Praise Works

While praying morning prayers this weekend, a verse from Psalm 8 struck me. Psalm 8:2 says “Out of the mouths of children and infants you have brought praise, to confound your enemies, to destroy your vengeful foes.”

I had an interesting dream in November of 2006. I found myself in an old house. It was well lit and comfortable, but not sumptuous. The hardwood floors were enhanced with slightly worn, but still beautiful rug runners, and the detailed, but not ornate woodwork was smoothed and darkened by years of loving touch. It was dark outside. Indeed, it was perhaps empty outside. As I stood in the hallway, demons began to assault the house, coming in the doors and windows, sometimes singly, sometimes in a mob.

Fortunately, I had my handy-dandy demon-slaying arsenal with me, consisting of such items as:

  • A shotgun with silver buckshot
  • A high-powered water gun loaded with holy water
  • An assortment of crosses
  • Stakes (wooden stakes, not meat steaks)
  • A bible
  • Candles, bells, and other movie-exorcism tools
  • Grenades
  • A single-use rocket launcher
  • A Desert Eagle .50 Caliber semi-automatic handgun
  • A crossbow
  • A giant glowing sword

Don’t ask how I managed to have all these things at my disposal, it was a dream after all.
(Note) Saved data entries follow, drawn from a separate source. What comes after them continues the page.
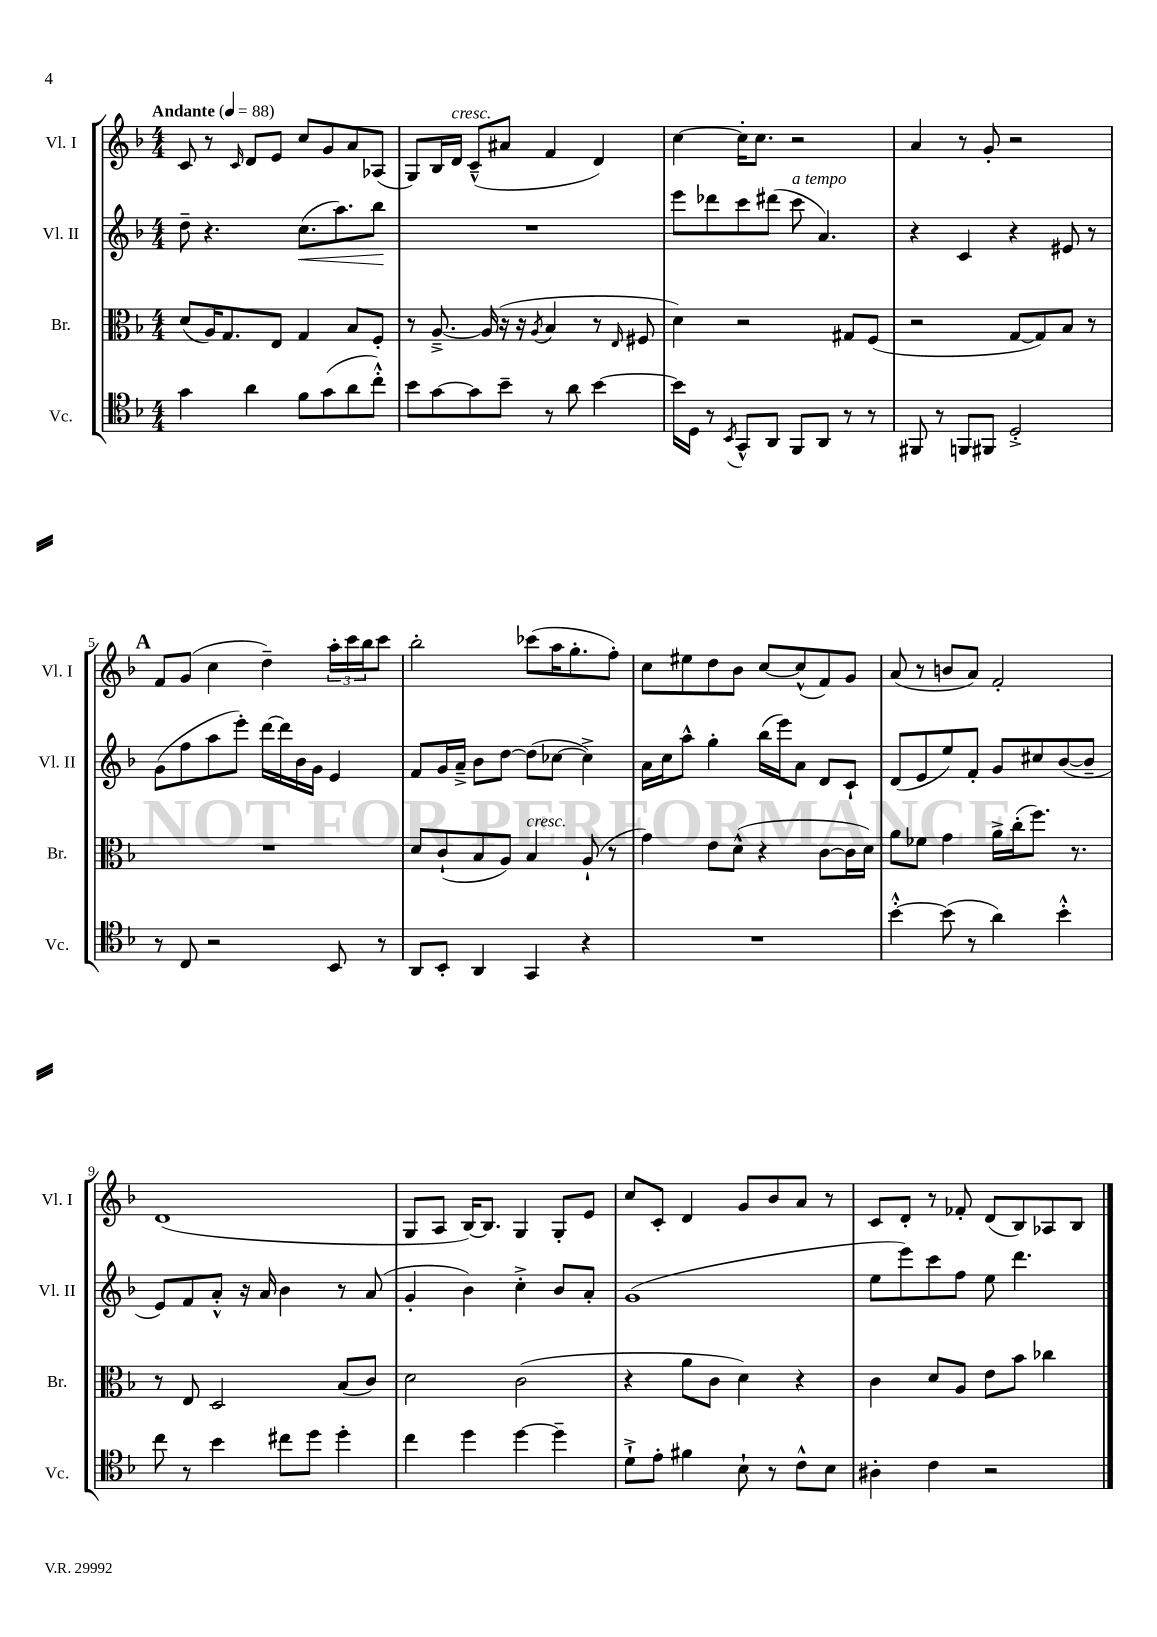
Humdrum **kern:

**kern	**kern	**kern	**kern
*staff4	*staff3	*staff2	*staff1
*clefC4	*clefC3	*clefG2	*clefG2
*k[b-]	*k[b-]	*k[b-]	*k[b-]
*M4/4	*M4/4	*M4/4	*M4/4
*MM88	*MM88	*MM88	*MM88
4g\	(8d/L	8dd~\	8c/
.	16A/K)	4.r	8r
.	8.G/	.	.
.	.	.	16qqc/
4a\	.	.	8d/L
.	8E/J	.	8e/J
8f\L	4G/	(8.cc\L	8cc/L
(8g\	.	.	8g/
.	.	8.aa\)	.
8a\	8B-/L	.	8a/
8cc'^^\J)	8F'/J	8bb-\J	(8A-/J
=	=	=	=
8b-\L	8r	1r	8G/L)
[8g\	[8.A~^/	.	16B-/L
.	.	.	16d/JJ
8g\]	.	.	(8c~^^/L
.	(16A/]	.	.
8b-~\J	16r	.	8a#/J
.	16r	.	.
.	8qA/	.	.
8r	4B-/	.	4f/
8a\	.	.	.
[4b-\	8r	.	4d/)
.	16qqE/	.	.
.	8F#/	.	.
=	=	=	=
16b-\]LL	4d\)	8eee\L	[4cc\
16D\JJ	.	.	.
8r	.	8ddd-\	.
8qBB-/	.	.	.
8GG^^/L	2r	8ccc\	16cc'\]LK
.	.	.	8.cc\J
8AA/J	.	(8ddd#\J	.
8FF/L	.	8ccc\	2r
8AA/J	.	4.a/)	.
8r	8G#/L	.	.
8r	(8F/J	.	.
=	=	=	=
8FF#/	2r	4r	4a/
8r	.	.	.
8FF/L	.	4c/	8r
8FF#/J	.	.	8g'/
2D'^/	[8G/L	4r	2r
.	8G/])	.	.
.	8B-/J	8e#/	.
.	8r	8r	.
=	=	=	=
8r	1r	(8g\L	8f/L
8C/	.	8ff\	(8g/J
2r	.	8aa\	4cc\
.	.	8eee'\J)	.
.	.	[16ddd\LL	4dd~\)
.	.	16ddd\]	.
.	.	16b-\	.
.	.	16g\JJ	.
8BB-/	.	4e/	24aa'\LL
.	.	.	24ccc\
.	.	.	24bb-\J
8r	.	.	8ccc\J
=	=	=	=
8AA/L	8d/L	8f/L	2bb-'\
8BB-'/J	(8c`/	16g/L	.
.	.	16a~^/JJ	.
4AA/	8B-/	8b-\L	.
.	8A/J)	[8dd\J	.
4GG/	4B-/	(8dd\]L	(8ccc-\L
.	.	[8cc-\J	16aa\K
.	.	.	8.gg'\
4r	(8A`/	4cc-^\])	.
.	8r	.	8ff'\J)
=	=	=	=
1r	4g\)	16a\LL	8cc\L
.	.	16cc\J	.
.	.	8aa^^\J	8ee#\
.	8e\L	4gg'\	8dd\
.	(8d^^\J	.	8b-\J
.	4r	(16bb-\LL	[8cc/L
.	.	16eee\J)	.
.	.	8a\J	(8cc^^/]
.	[8c\L	8d/L	8f/)
.	16c\]L	8c`/J	8g/J
.	16d\JJ)	.	.
=	=	=	=
[4b-'^^\	8a\L	(8d/L	(8a/
.	8f-\J	8e/	8r
(8b-\]	4g\	8ee/)	8b/L
8r	.	8f'/J	8a/J)
4a\)	16a^\LL	8g/L	2f'/
.	(16cc'\J	.	.
.	8.ff\J)	8cc#/	.
4b-'^^\	.	([8b-/	.
.	8.r	.	.
.	.	8b-~/]J	.
=	=	=	=
8cc\	8r	8e/L)	(1d
8r	8E/	8f/	.
4b-\	2D/	8a'^^/J	.
.	.	16r	.
.	.	16a/	.
8cc#\L	.	4b-\	.
8dd\J	.	.	.
4dd'\	(8B-/L	8r	.
.	8c/J)	(8a/	.
=	=	=	=
4cc\	2d\	4g'/	8G/L
.	.	.	8A/J
4dd\	.	4b-\)	[16B-/LK)
.	.	.	8.B-/]J
[4dd\	(2c\	4cc'^\	4G/
4dd~\]	.	8b-/L	8G'/L
.	.	8a'/J	8e/J
=	=	=	=
8d`^\L	4r	(1g	8cc/L
8e'\J	.	.	8c'/J
4f#\	8a\L	.	4d/
.	8c\J	.	.
8B-`\	4d\)	.	8g/L
8r	.	.	8b-/
8c^^\L	4r	.	8a/J
8B-\J	.	.	8r
=	=	=	=
4A#'\	4c\	8ee\L	8c/L
.	.	8eee\)	8d'/J
4c\	8d/L	8ccc\	8r
.	8A/J	8ff\J	8f-'/
2r	8e\L	8ee\	(8d/L
.	8b-\J	4.ddd\	8B-/)
.	4cc-\	.	8A-/
.	.	.	8B-/J
==	==	==	==
*-	*-	*-	*-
As the demons entered, I began blasting away with my various weapons. As I hacked away at the attacking enemies, I began to feel frightened when I realized that my weapons had little or no effect. Perhaps you recall that ever-so-lovely movie “Terminator 2: Judgment Day”, in which Robert Patrick plays a liquid-metal robot? It was somewhat like that… I’d blast a giant hole in a demon, and it would take a step back, “heal” itself, and resume the assault.

Throwing away my physical weapons, I congratulated myself for thinking to engage the enemy with spiritual weapons. I quoted the words Jesus and the Apostles used when they cast out demons, prayed powerful prayers of command and defense, and generally did all of the things you’d expect someone to do in a dream with a comic-book movie flavor. These memorized anti-demon prayers and scriptures were hardly more effective than my rocket launcher.

I began to fear in earnest. The house was under assault, the enemies were in the door, my armor was in tatters, and my weapons were of no effect. Not knowing why, I fell to my knees, and prayed from the heart “Naked I came from my mother’s womb, and naked shall I return; the LORD gave, and the LORD has taken away; blessed be the name of the LORD.” (Job 1:21)

Immediately, the demons fled into the nether, the door slammed shut behind them, and all was again light and warmth and peace. I awoke with a fresh understanding:

Of all the weapons we possess, praise is perhaps the most powerful.

This spirit of praise and implicit trust in God gives power to all our efforts. It is not coincidence that James wraps his instruction to resist the devil as he does, where he writes:

God resists the proud, but gives grace to the humble. So submit yourselves to God. Resist the Devil, and he will flee from you. Draw near to God, and he will draw near to you.” (James 4:7)

As the church (the “house” of God) finds herself under assault, it is critical that I keep my focus on the Lord, his goodness, and his greatness, rather than the enemy, and upon praising God and submitting myself to him, placing myself under his authority rather than attempting to “use” his power.

In the interest of full disclosure, there is some confusion about the translation of Psalm 8, particularly with verses 2 and 3. Biblios, via their parallel translation reference for this verse demonstrates some of the problems translating this from the Hebrew. There’s much less disagreement, however, that Jesus quotes this verse, and I’m going with his interpretation, which seems to come from the Greek version of the psalm.

Matthew 21 (From the USCCB and Compare translations)
Jesus entered the temple area and drove out all those engaged in selling and buying there. He overturned the tables of the money changers and the seats of those who were selling doves. And he said to them, “It is written: ‘My house shall be a house of prayer,’ but you are making it a den of thieves.” The blind and the lame approached him in the temple area, and he cured them. When the chief priests and the scribes saw the wondrous things he was doing, and the children crying out in the temple area, “Hosanna to the Son of David,” they were indignant and said to him, “Do you hear what they are saying?” Jesus said to them, “Yes; and have you never read the text, ‘Out of the mouths of infants and nurslings you have brought forth praise’?”